After their conquest of Maratha territories, the British encouraged inhabitants of the Bombay area to continue horse breeding in order to restore the old characteristics that are useful to them in the breed, by investing from around 1827 about £100,000 in a stud farm in Alegaon Paga. The experiment was abandoned fifteen years later in 1842. Famines and various British conquests that hit the region in the 19th century wiped out the livestock of Marathas. In 1850, the so-called Deccan race of the south completely disappeared. In 1898, the British could no longer find these ponies for their regiments and therefore replaced them with mules, because the race was decimated during the second campaign of Afghanistan. In 1907, the racehorse breeder, Sir Humphrey Francis De Trafford reported that the Deccani breed lives "bad days".

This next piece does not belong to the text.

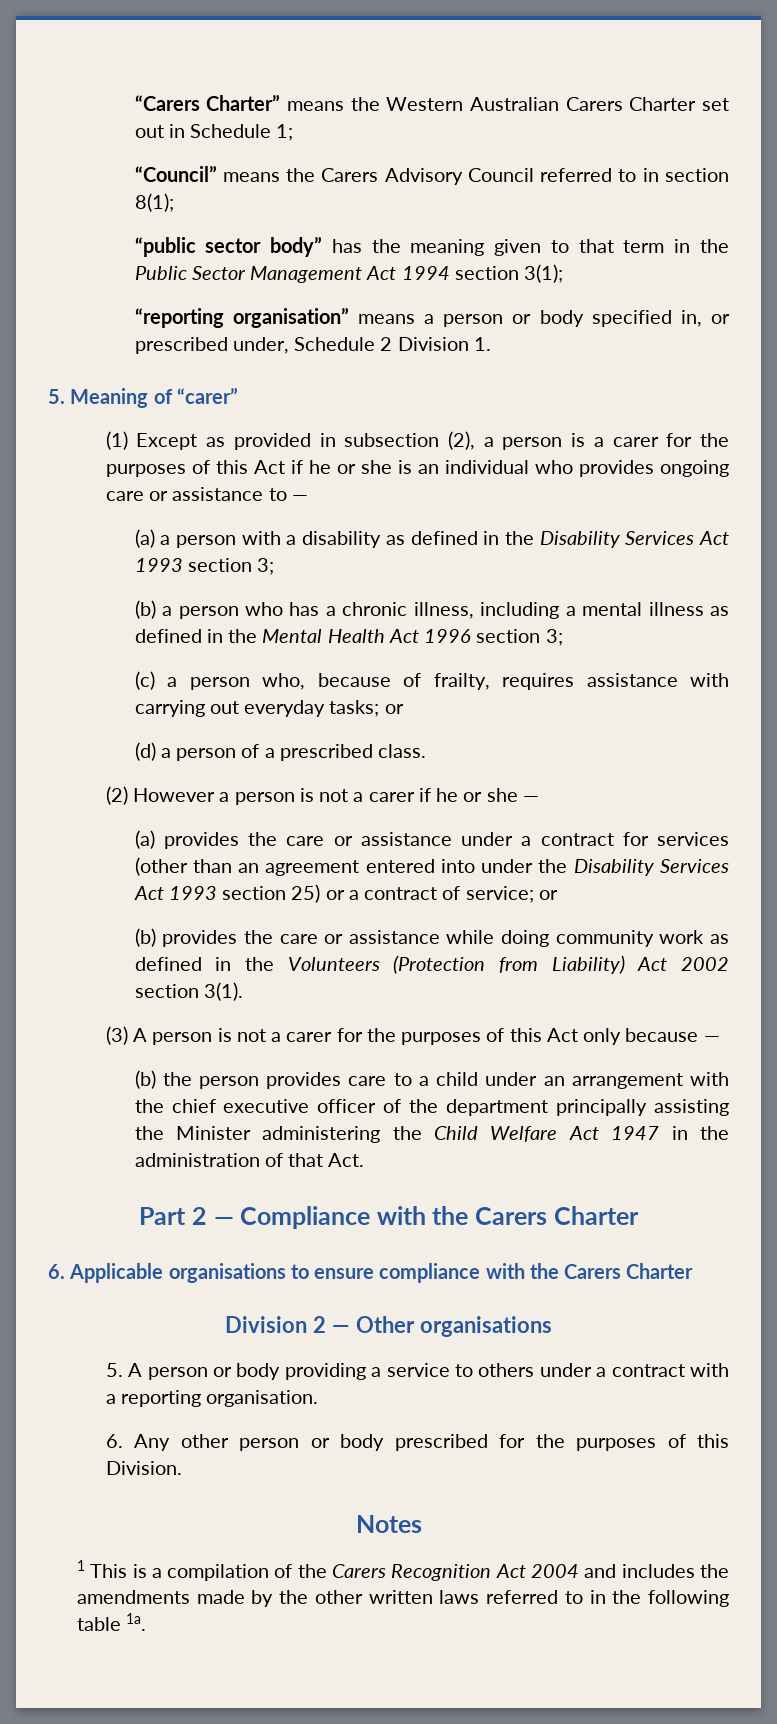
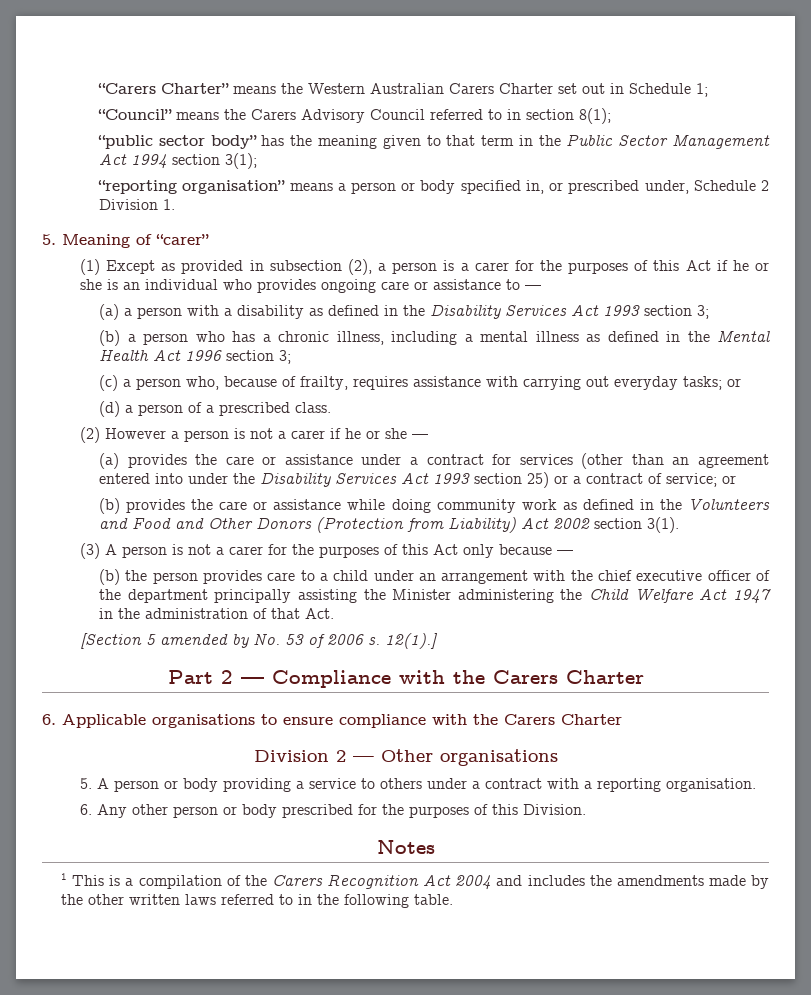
(380, 964) none -> [99,517,313,529] and Food and Other Donors
(365, 1160) none -> [80,633,439,649] // [Section 5 amended by No. 53 of 2006 s. 12(1).]
[76,1613,147,1631] table 1a. -> [414,894,454,905] table.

==Livestock distribution==

Geographical origin of different Indian horse breeds

The breed originates from the valley of the Bhima River in the Pune District, hence its name, Bhimthadi. Deccani has become extremely rare: in 1988, according to the count sent to FAO, they numbered less than 100. It was later added to the list of indigenous breeds of horses by FAO, around 1999, with Chummarti and Sikang, two other endangered breeds. CAB International (2002) 26 and other sources (2004) consider race to be "virtually extinct". The conservation status of the Deccani was listed as 'critical' by the Food and Agriculture Organization of the United Nations in 2007.